Shakshuka and Eggs in Purgatory are very similar. The main difference between the two is that Shakshuka is a Middle Eastern dish that includes additional ingredients (cumin, peppers, and sweet paprika) in the tomato sauce. First originating in the Naples region of Italy, Eggs in Purgatory is often referred to as the “Italian Shakshuka” because they are so alike.



‘How to Make Eggs in Purgatory’

Servings: 4 | Prep Time: 5 minutes + time to build your fire | Cook Time: 20 minutes | Total Time: 25 minutes

 

Ingredients


  • 4 eggs
  • 1 medium yellow onion, diced
  • 1 medium red bell pepper, diced
  • 1 can tomato sauce
  • 1 can fire-roasted tomatoes, diced
  • 2 tablespoons olive oil + additional olive oil to brush onto toast
  • ¼ teaspoon cayenne pepper
  • 1 teaspoon dry oregano
  • 4 slices of sourdough bread (about 1-inch thick)
  • Fresh basil, sliced into ribbons
  • Salt and pepper to taste


Materials

  • Dutch Oven
  • Cowboy Tongs
  • Open Fire Gloves
  • Charcoal Starter


Instructions

  1. Make a fire and create hot coals.
  2. In a 4-quart cast iron Dutch oven over a bed of 8-10 coals, add olive oil and allow to heat for 1-2 minutes.
  3. Add diced yellow onion and red bell pepper and sauté for 2-3 minutes or until slightly tender.
  4. Add tomato sauce and fire-roasted tomatoes and bring to a low simmer, adding fresh coals as needed to increase or maintain your temperature.
  5. Once you reach a low simmer, add your cayenne pepper and oregano as well as salt and pepper to taste.
  6. Adjust the coals beneath your dutch oven to 6 evenly-spaced pieces of charcoal.
  7. Using the back of a spoon or spatula, create four wells or craters in your sauce and crack each egg into its own well, trying not to break the yolk or have the eggs run into each other.
  8. Cover your dutch oven and add 8-10 pieces of charcoal to the lid.
  9. Check your eggs every two minutes until the white is opaque and the yolk is slightly firm.


To Serve Eggs in Purgatory

Add a light coat of olive oil to each slice of sourdough and toast over coals or a fire.

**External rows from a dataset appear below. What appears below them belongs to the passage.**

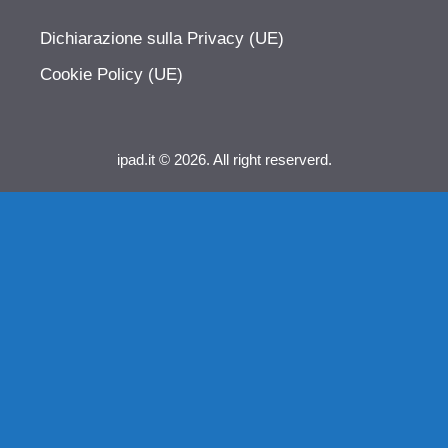
Dichiarazione sulla Privacy (UE)
Cookie Policy (UE)
ipad.it © 2026. All right reserverd.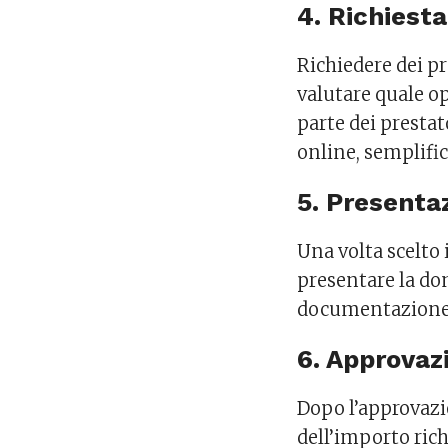
4. Richiesta
Richiedere dei pr
valutare quale o
parte dei prestat
online, semplific
5. Presenta
Una volta scelto 
presentare la do
documentazione r
6. Approvaz
Dopo l’approvazio
dell’importo rich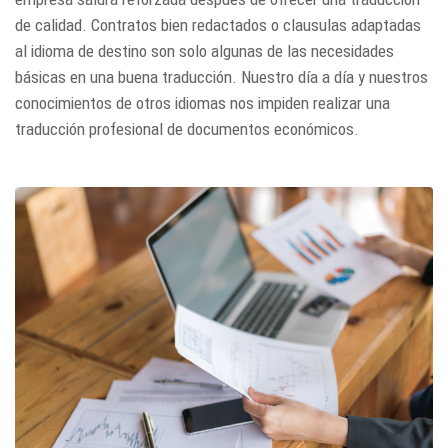
de calidad. Contratos bien redactados o clausulas adaptadas
al idioma de destino son solo algunas de las necesidades
básicas en una buena traducción. Nuestro día a día y nuestros
conocimientos de otros idiomas nos impiden realizar una
traducción profesional de documentos económicos.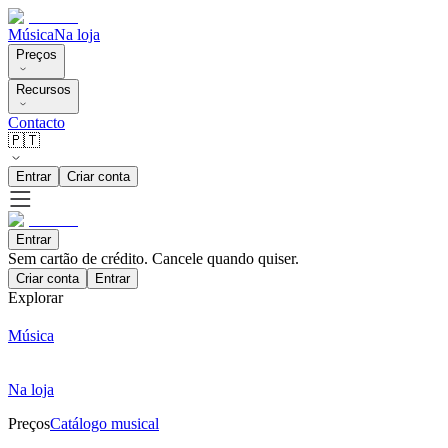
Música
Na loja
Preços
Recursos
Contacto
🇵🇹
Entrar
Criar conta
Entrar
Sem cartão de crédito. Cancele quando quiser.
Criar conta
Entrar
Explorar
Música
Na loja
Preços
Catálogo musical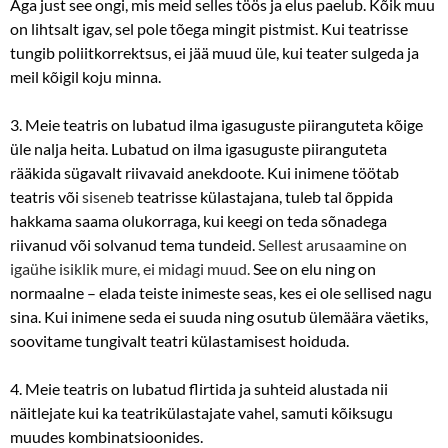
Aga just see ongi, mis meid selles töös ja elus paelub. Kõik muu
on lihtsalt igav, sel pole tõega mingit pistmist. Kui teatrisse
tungib poliitkorrektsus, ei jää muud üle, kui teater sulgeda ja
meil kõigil koju minna.
3. Meie teatris on lubatud ilma igasuguste piiranguteta kõige
üle nalja heita. Lubatud on ilma igasuguste piiranguteta
rääkida sügavalt riivavaid anekdoote. Kui inimene töötab
teatris või
siseneb
teatrisse külastajana, tuleb tal õppida
hakkama saama olukorraga, kui keegi on teda sõnadega
riivanud või solvanud tema tundeid.
Sellest arusaamine on
igaühe isiklik mure, ei midagi muud.
See on elu ning on
normaalne – elada teiste inimeste seas, kes ei ole sellised nagu
sina. Kui inimene seda ei suuda ning osutub ülemäära väetiks,
soovitame tungivalt teatri külastamisest hoiduda.
4. Meie teatris on lubatud flirtida ja suhteid alustada nii
näitlejate kui ka teatrikülastajate vahel, samuti kõiksugu
muudes kombinatsioonides.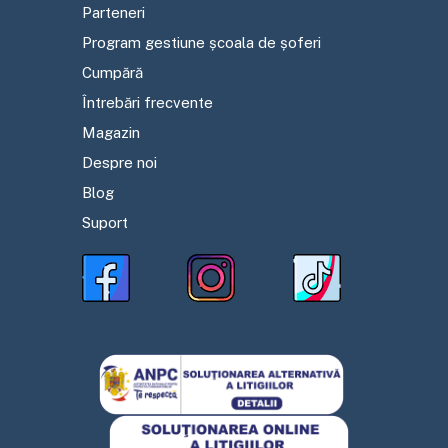
Parteneri
Program gestiune școala de șoferi
Cumpără
Întrebări frecvente
Magazin
Despre noi
Blog
Suport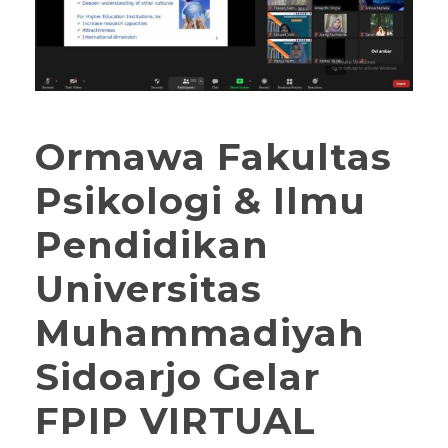
Ormawa Fakultas
Psikologi & Ilmu
Pendidikan
Universitas
Muhammadiyah
Sidoarjo Gelar
FPIP VIRTUAL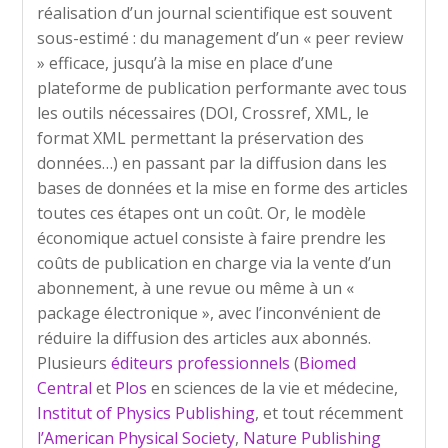
réalisation d’un journal scientifique est souvent
sous-estimé : du management d’un « peer review
» efficace, jusqu’à la mise en place d’une
plateforme de publication performante avec tous
les outils nécessaires (DOI, Crossref, XML, le
format XML permettant la préservation des
données…) en passant par la diffusion dans les
bases de données et la mise en forme des articles
toutes ces étapes ont un coût. Or, le modèle
économique actuel consiste à faire prendre les
coûts de publication en charge via la vente d’un
abonnement, à une revue ou même à un «
package électronique », avec l’inconvénient de
réduire la diffusion des articles aux abonnés.
Plusieurs
éditeurs professionnels
(
Biomed
Central
et
Plos
en sciences de la vie et médecine,
Institut of Physics Publishing
, et tout récemment
l’American Physical Society
,
Nature Publishing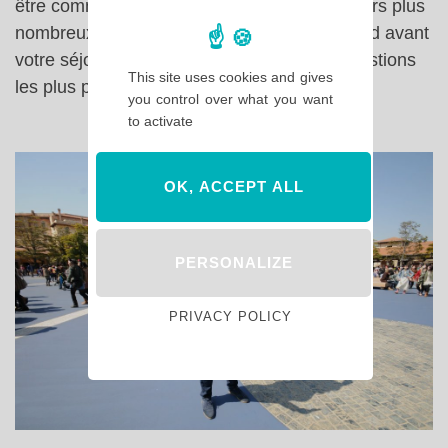
être comme vous et j’espère vous voir toujours plus
nombreux à consulter le site Hello Disneyland avant
votre séjour et à enrichir le guide de vos questions
This site uses cookies and gives
les plus pointues ! A très bientôt !
you control over what you want
to activate
OK, ACCEPT ALL
PERSONALIZE
PRIVACY POLICY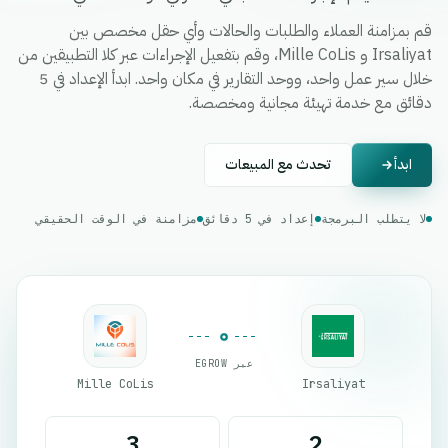
قم بمزامنة العملاء والطلبات والحالات وأي حقل مخصص بين
Irsaliyat و Mille CoLis، وقم بتفعيل الإجراءات عبر كلا التطبيقين من
خلال سير عمل واحد، ووحد التقارير في مكان واحد. ابدأ الإعداد في 5
دقائق مع خدمة تهيئة مجانية ومخصصة.
ابدأ
تحدث مع المبيعات
لا يتطلب البرمجة
إعداد في 5 دقائق
مزامنة في الوقت الحقيقي
عبر EGROW
Mille CoLis
Irsaliyat
3
2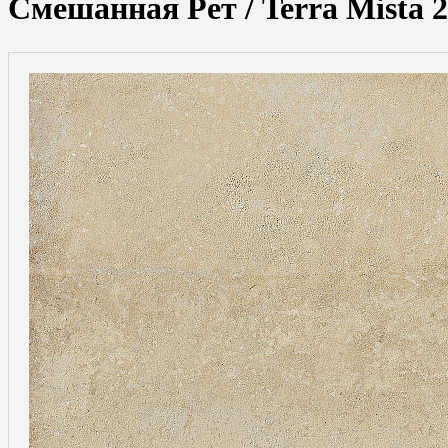
Смешанная Рет / Terra Mista 2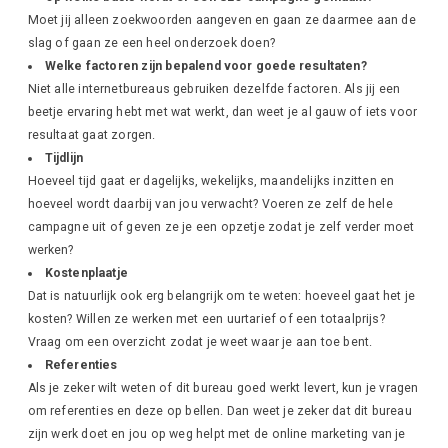
Moet jij alleen zoekwoorden aangeven en gaan ze daarmee aan de
slag of gaan ze een heel onderzoek doen?
Welke factoren zijn bepalend voor goede resultaten?
Niet alle internetbureaus gebruiken dezelfde factoren. Als jij een
beetje ervaring hebt met wat werkt, dan weet je al gauw of iets voor
resultaat gaat zorgen.
Tijdlijn
Hoeveel tijd gaat er dagelijks, wekelijks, maandelijks inzitten en
hoeveel wordt daarbij van jou verwacht? Voeren ze zelf de hele
campagne uit of geven ze je een opzetje zodat je zelf verder moet
werken?
Kostenplaatje
Dat is natuurlijk ook erg belangrijk om te weten: hoeveel gaat het je
kosten? Willen ze werken met een uurtarief of een totaalprijs?
Vraag om een overzicht zodat je weet waar je aan toe bent.
Referenties
Als je zeker wilt weten of dit bureau goed werkt levert, kun je vragen
om referenties en deze op bellen. Dan weet je zeker dat dit bureau
zijn werk doet en jou op weg helpt met de online marketing van je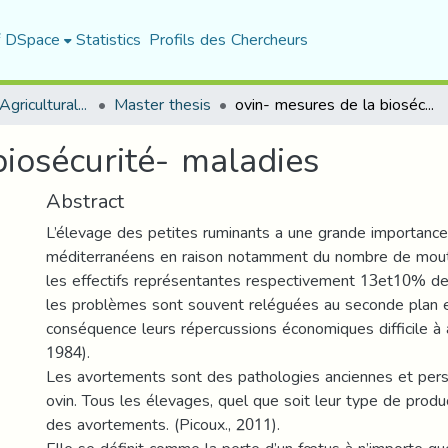
f DSpace
Statistics
Profils des Chercheurs
Department of Agricultural Sciences
Master thesis
ovin- mesures de la biosécurité- maladies
biosécurité- maladies
Abstract
L’élevage des petites ruminants a une grande importance
méditerranéens en raison notamment du nombre de mout
les effectifs représentantes respectivement 13et10% de
les problèmes sont souvent reléguées au seconde plan e
conséquence leurs répercussions économiques difficile à a
1984).
Les avortements sont des pathologies anciennes et pers
ovin. Tous les élevages, quel que soit leur type de produ
des avortements. (Picoux., 2011).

Put the toast on a plate and spoon the sauce and one egg onto each slice. Add salt and pepper as needed, then top with the sliced basil.

Even the best dutch oven recipes can be improved with a few additions: for a special touch, make a tomato sauce from scratch using fresh tomatoes, or add a spicy sausage to boost the heat.